| How to complete this task |
Only the closing stretch of the material is wanted: the line containing "left front paw: (555, 619)" and every line after it, transcribed exactly.

| Supplied material |
────────────────────────────────────────
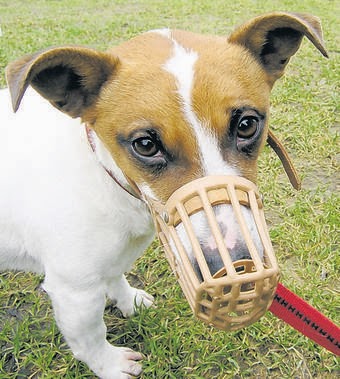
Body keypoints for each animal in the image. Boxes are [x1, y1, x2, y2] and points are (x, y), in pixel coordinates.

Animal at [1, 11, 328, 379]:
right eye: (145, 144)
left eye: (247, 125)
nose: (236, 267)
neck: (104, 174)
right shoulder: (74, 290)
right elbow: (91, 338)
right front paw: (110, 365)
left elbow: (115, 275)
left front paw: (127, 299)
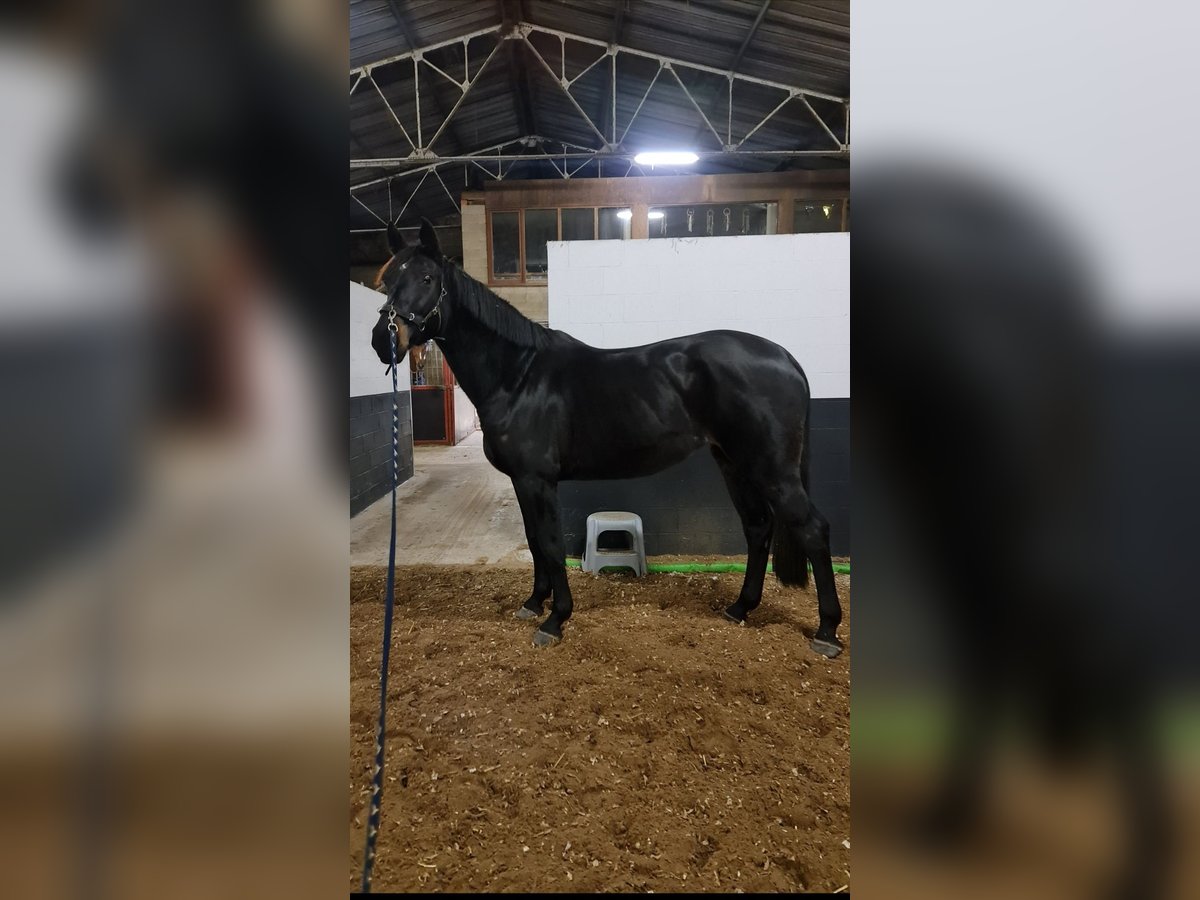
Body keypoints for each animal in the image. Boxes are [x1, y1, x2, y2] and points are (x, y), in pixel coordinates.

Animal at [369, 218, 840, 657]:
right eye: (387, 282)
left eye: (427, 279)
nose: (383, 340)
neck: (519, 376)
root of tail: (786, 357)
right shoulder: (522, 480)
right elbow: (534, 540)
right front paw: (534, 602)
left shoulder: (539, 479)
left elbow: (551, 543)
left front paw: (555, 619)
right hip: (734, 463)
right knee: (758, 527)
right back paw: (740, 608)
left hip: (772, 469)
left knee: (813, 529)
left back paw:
────────────────────────────────────────
| Your solution |
left front paw: (555, 619)
right hip: (734, 463)
right knee: (758, 527)
right back paw: (740, 608)
left hip: (772, 469)
left knee: (813, 529)
left back paw:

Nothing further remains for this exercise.